Experts believe that the J-20 stealthy features are limited whereas both the F-22 and F-35 are designed and very much capable to eliminate or minimize "radar signature from all directions," Wired said. The J-20 is the product of the China-sponsored hacking that pilfered incomplete blueprints of the F-22 and F-35, which explains the short falls if the object is to come up with exact replicas or better versions of America's flagship combat planes.

However, it will be a mistake or even fatal to belittle what both the J-20 and J-31 can do. China is expected to accelerate the production of the aircrafts once they enter service and buyers from Asia, South America, the Middle East and Africa are sure to line up in droves.

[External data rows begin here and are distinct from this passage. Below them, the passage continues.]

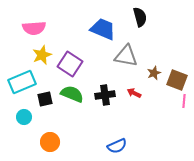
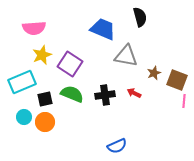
orange circle: moved 5 px left, 20 px up
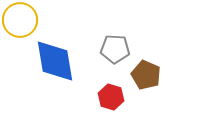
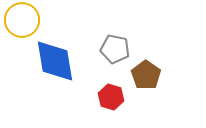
yellow circle: moved 2 px right
gray pentagon: rotated 8 degrees clockwise
brown pentagon: rotated 12 degrees clockwise
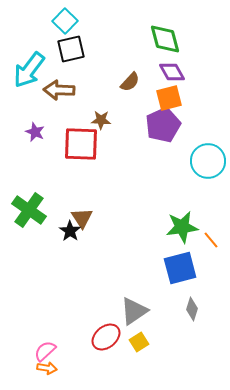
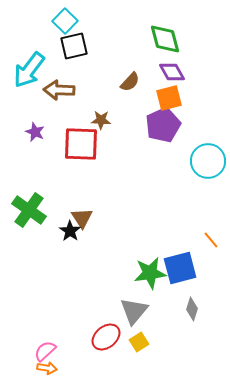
black square: moved 3 px right, 3 px up
green star: moved 32 px left, 46 px down
gray triangle: rotated 16 degrees counterclockwise
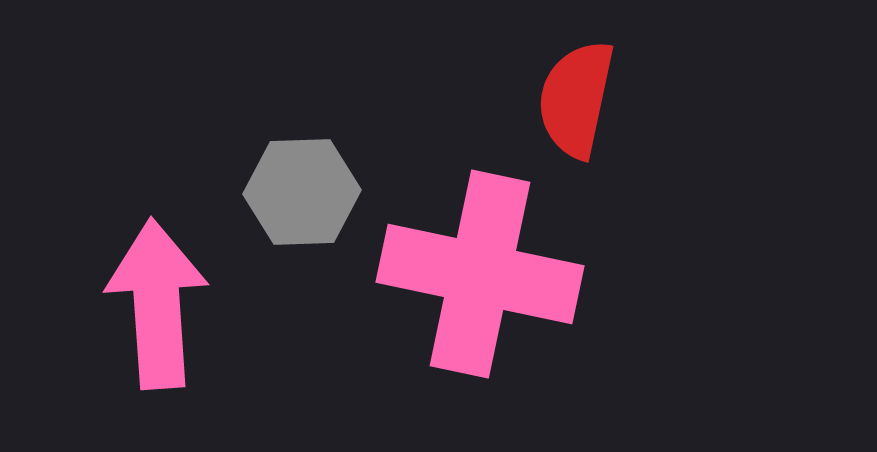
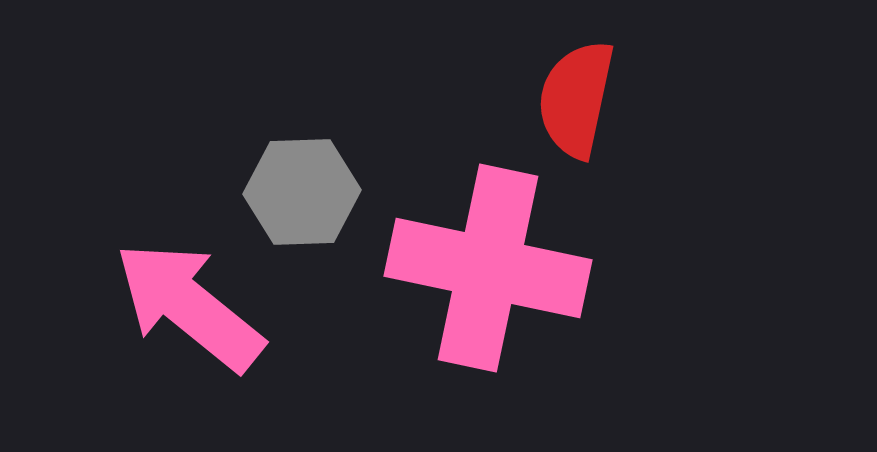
pink cross: moved 8 px right, 6 px up
pink arrow: moved 32 px right, 2 px down; rotated 47 degrees counterclockwise
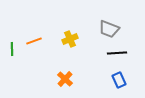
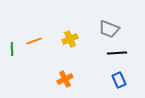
orange cross: rotated 21 degrees clockwise
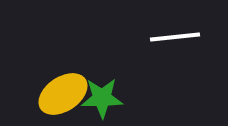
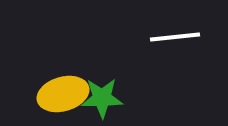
yellow ellipse: rotated 18 degrees clockwise
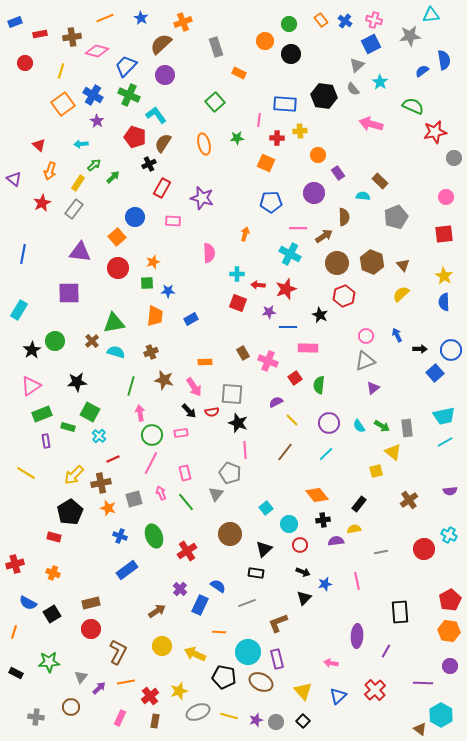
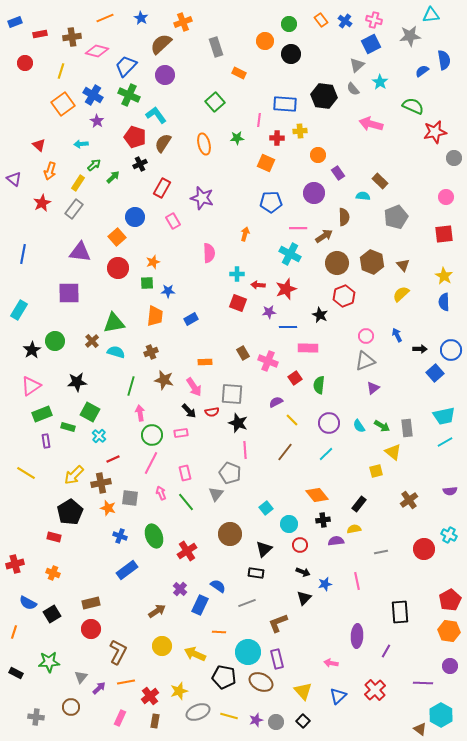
black cross at (149, 164): moved 9 px left
pink rectangle at (173, 221): rotated 56 degrees clockwise
gray square at (134, 499): moved 4 px left, 1 px up; rotated 24 degrees clockwise
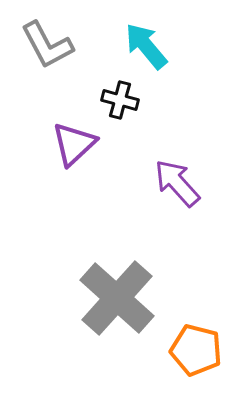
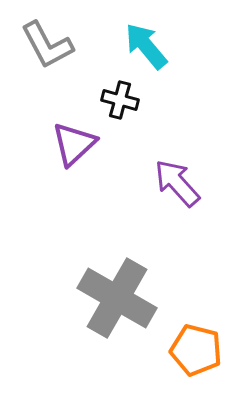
gray cross: rotated 12 degrees counterclockwise
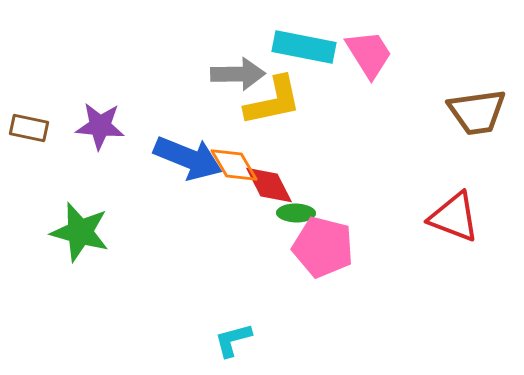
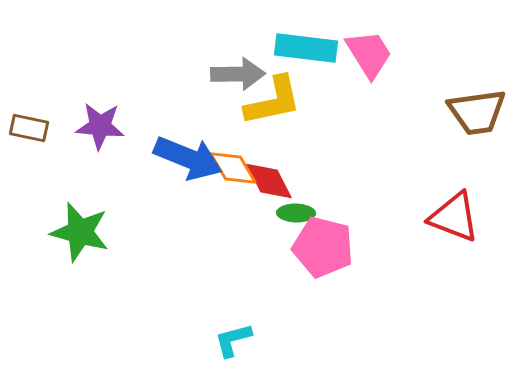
cyan rectangle: moved 2 px right, 1 px down; rotated 4 degrees counterclockwise
orange diamond: moved 1 px left, 3 px down
red diamond: moved 4 px up
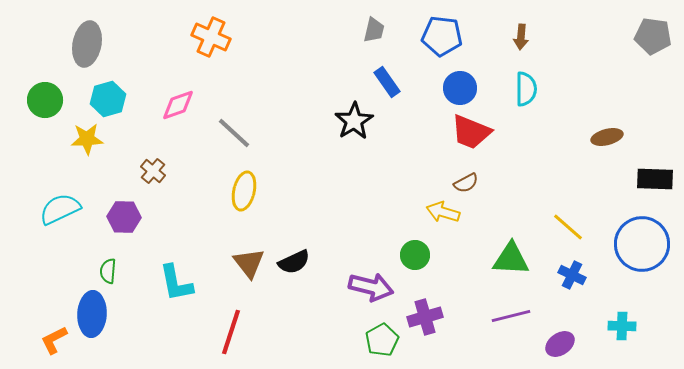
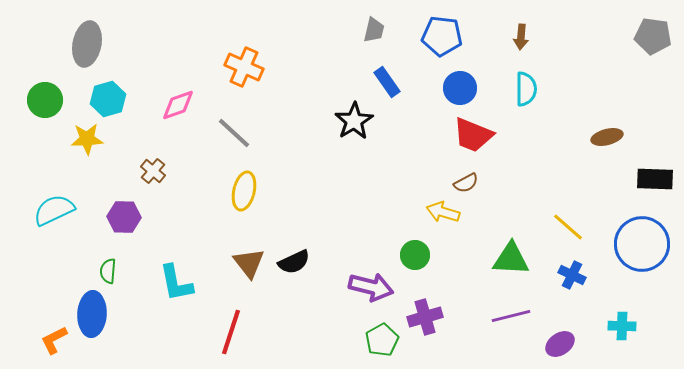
orange cross at (211, 37): moved 33 px right, 30 px down
red trapezoid at (471, 132): moved 2 px right, 3 px down
cyan semicircle at (60, 209): moved 6 px left, 1 px down
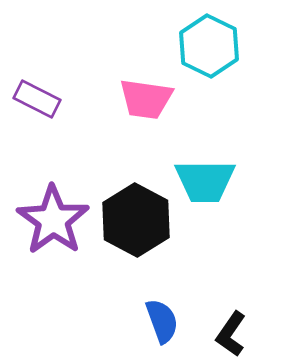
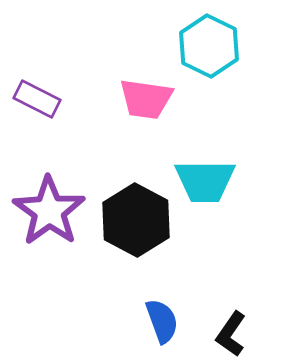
purple star: moved 4 px left, 9 px up
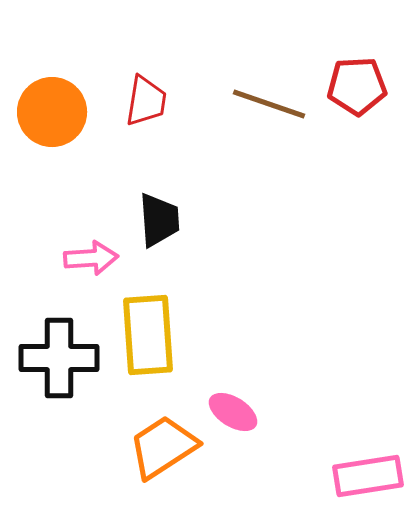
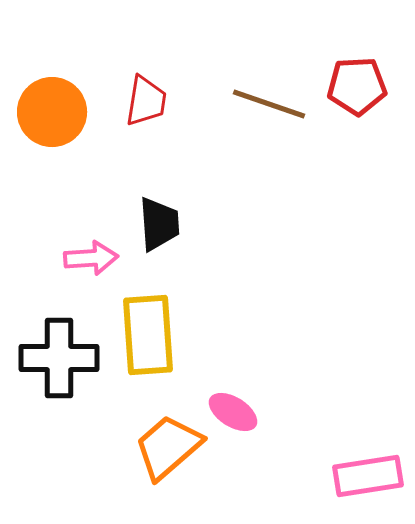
black trapezoid: moved 4 px down
orange trapezoid: moved 5 px right; rotated 8 degrees counterclockwise
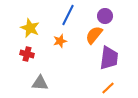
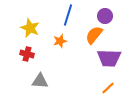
blue line: rotated 10 degrees counterclockwise
purple trapezoid: rotated 85 degrees clockwise
gray triangle: moved 2 px up
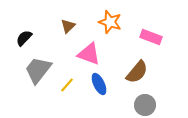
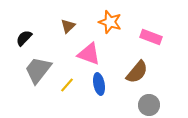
blue ellipse: rotated 15 degrees clockwise
gray circle: moved 4 px right
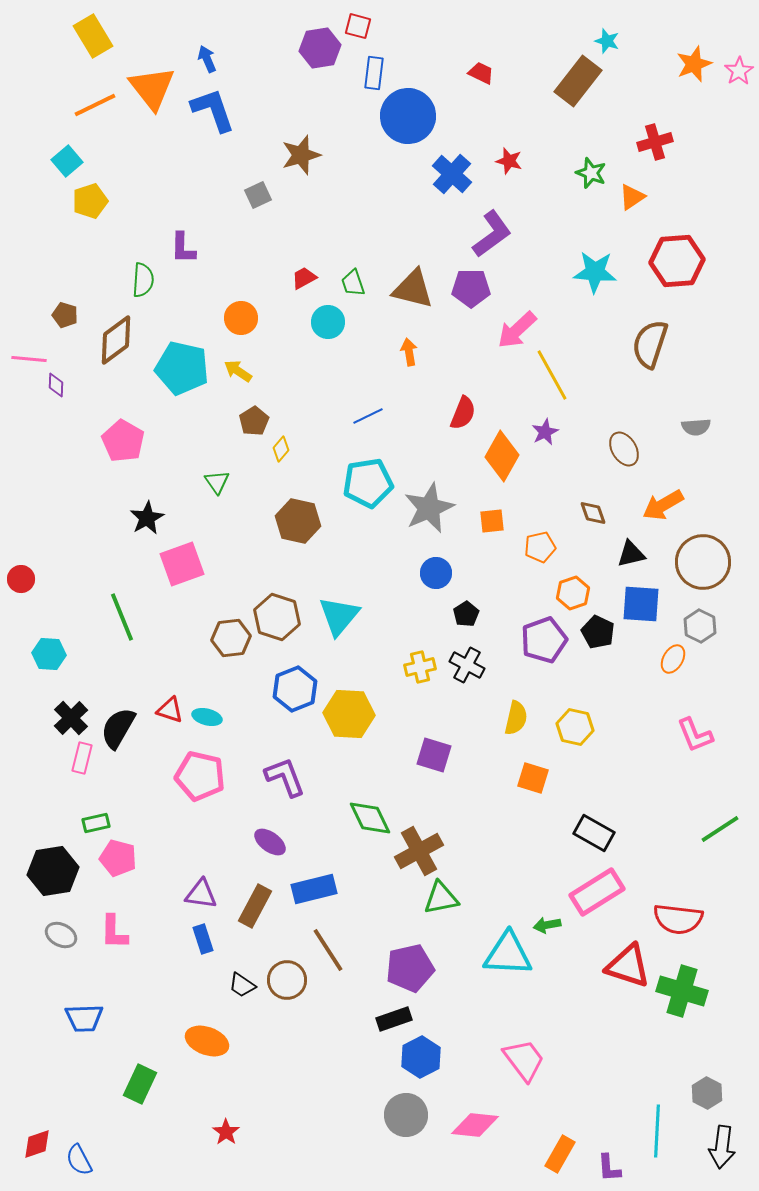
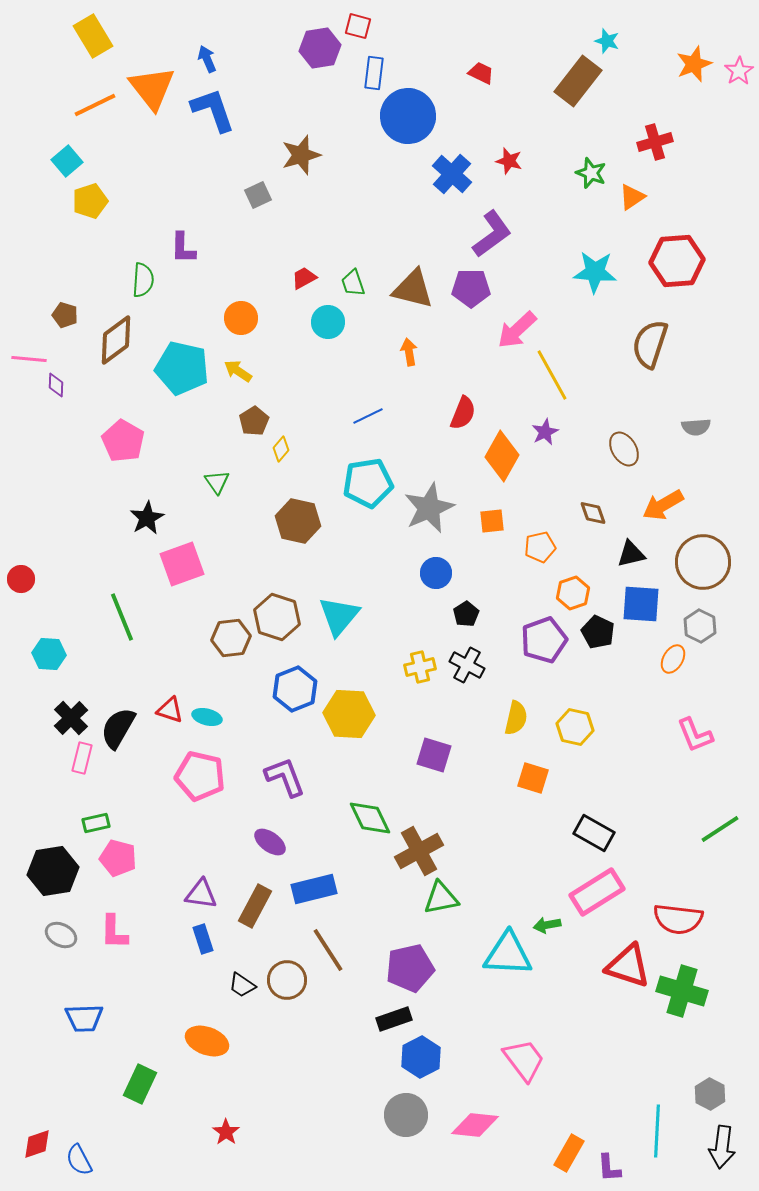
gray hexagon at (707, 1093): moved 3 px right, 1 px down
orange rectangle at (560, 1154): moved 9 px right, 1 px up
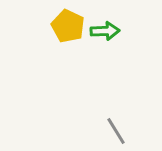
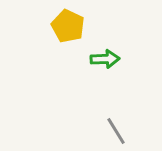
green arrow: moved 28 px down
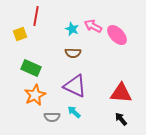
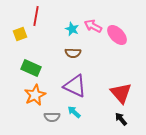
red triangle: rotated 45 degrees clockwise
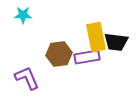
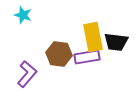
cyan star: rotated 18 degrees clockwise
yellow rectangle: moved 3 px left
brown hexagon: rotated 15 degrees clockwise
purple L-shape: moved 4 px up; rotated 64 degrees clockwise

In no time, experts warned that the Chinese combat planes will outpace that of the United States' in terms of production.

The main attraction for customers is the promise that any of the J-20 or J-31 can effectively strike behind enemy lines no matter their supposedly inferior stealthy features. "The jet's real threat is its ability to use what little stealth it does have to penetrate a conflict zone and attack aircraft supporting front-line combatants, like refueling tankers and AWACS surveillance airplanes, and other big targets," Wired reported specifically about the J-20.

And produced in great numbers, which China is definitely capable of, the J-20 and J-31 will simply swarm over the F-22 and F-35 combined and overwhelm the competition. As one expert explained: "They (China) don't have to innovate; they simply have to catch up."